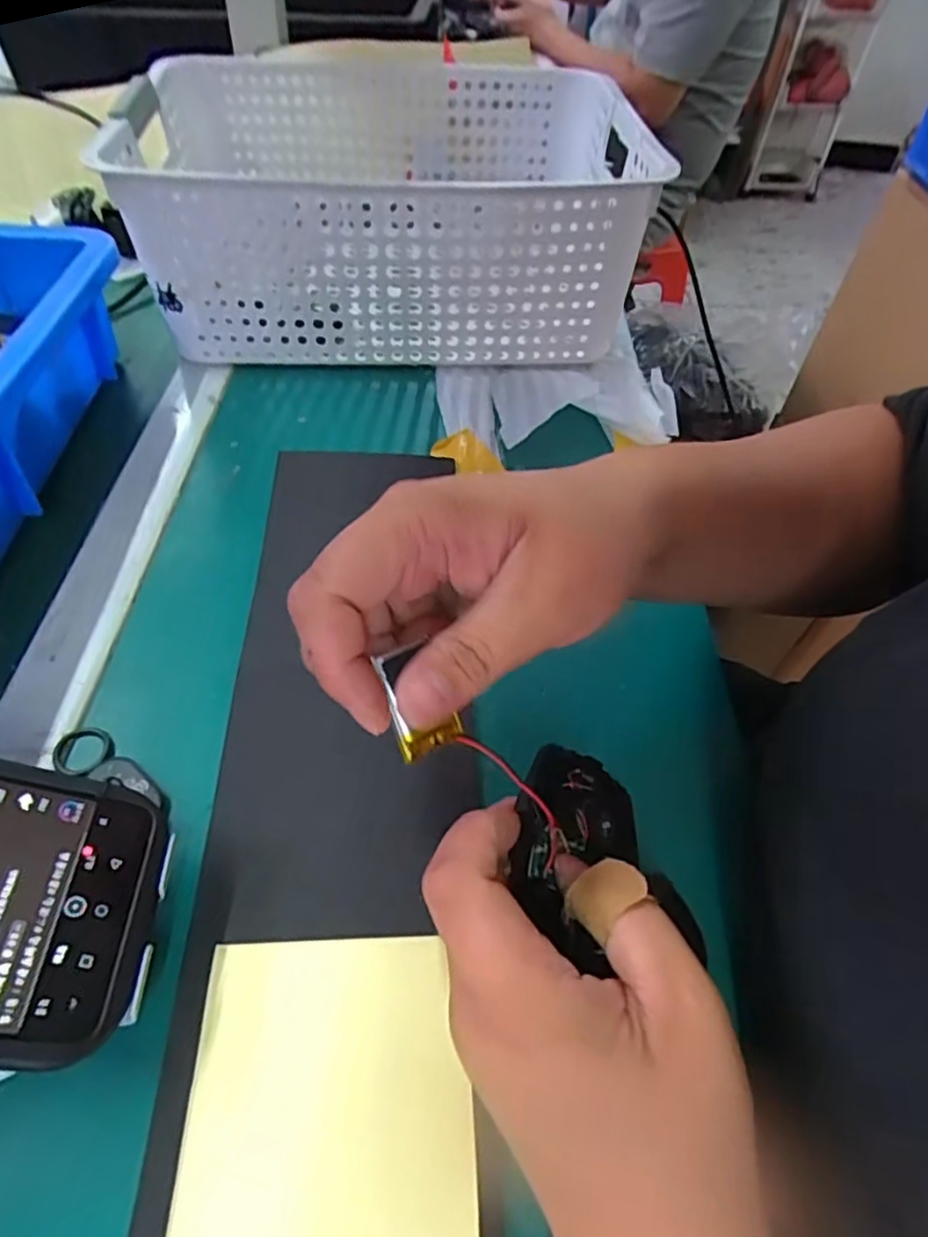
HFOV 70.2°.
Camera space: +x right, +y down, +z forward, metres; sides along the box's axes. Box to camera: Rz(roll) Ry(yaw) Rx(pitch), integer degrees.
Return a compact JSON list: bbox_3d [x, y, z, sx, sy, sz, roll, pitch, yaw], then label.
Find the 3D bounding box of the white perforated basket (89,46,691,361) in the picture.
[{"bbox_3d":[-0.051,-0.310,0.504,0.329,0.127,0.266,-1,51,-4],"label":"white perforated basket"}]

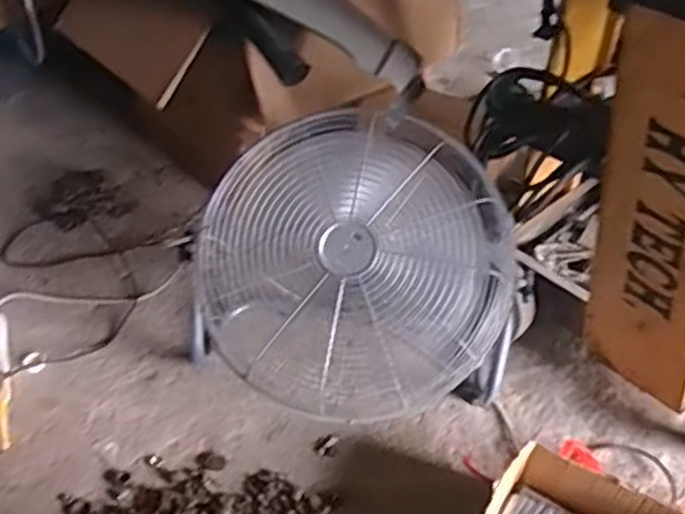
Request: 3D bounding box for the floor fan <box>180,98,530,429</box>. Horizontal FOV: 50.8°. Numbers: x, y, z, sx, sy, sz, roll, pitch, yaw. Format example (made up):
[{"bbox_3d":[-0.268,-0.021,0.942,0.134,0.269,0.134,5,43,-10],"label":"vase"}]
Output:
[{"bbox_3d":[0.038,0.036,1.082,0.435,0.376,0.301,21,45,21],"label":"floor fan"}]

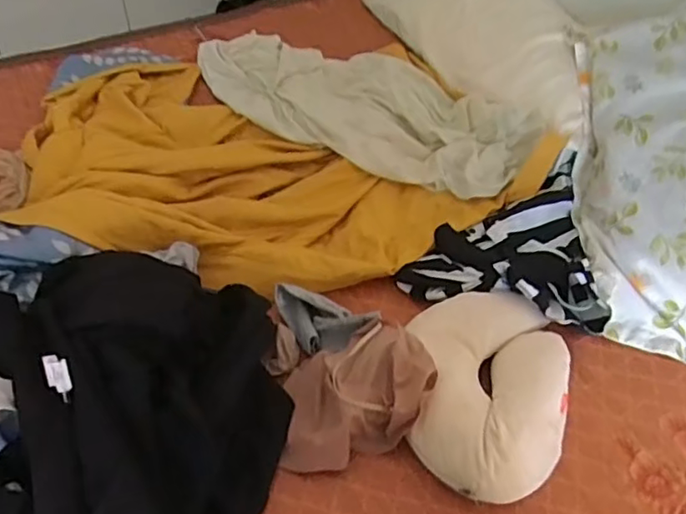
───
> [TASK STATEMENT]: Beginning at the line that contains "Request: 3D bounding", transcribe it and every later line through the last line of the data above, exactly, and drop the pictures.

> [THE COMPLETED TASK]:
Request: 3D bounding box for the floor fan <box>180,98,530,429</box>. Horizontal FOV: 50.8°. Numbers: x, y, z, sx, sy, sz, roll, pitch, yaw. Format example (made up):
[{"bbox_3d":[-0.268,-0.021,0.942,0.134,0.269,0.134,5,43,-10],"label":"vase"}]
Output:
[{"bbox_3d":[0.038,0.036,1.082,0.435,0.376,0.301,21,45,21],"label":"floor fan"}]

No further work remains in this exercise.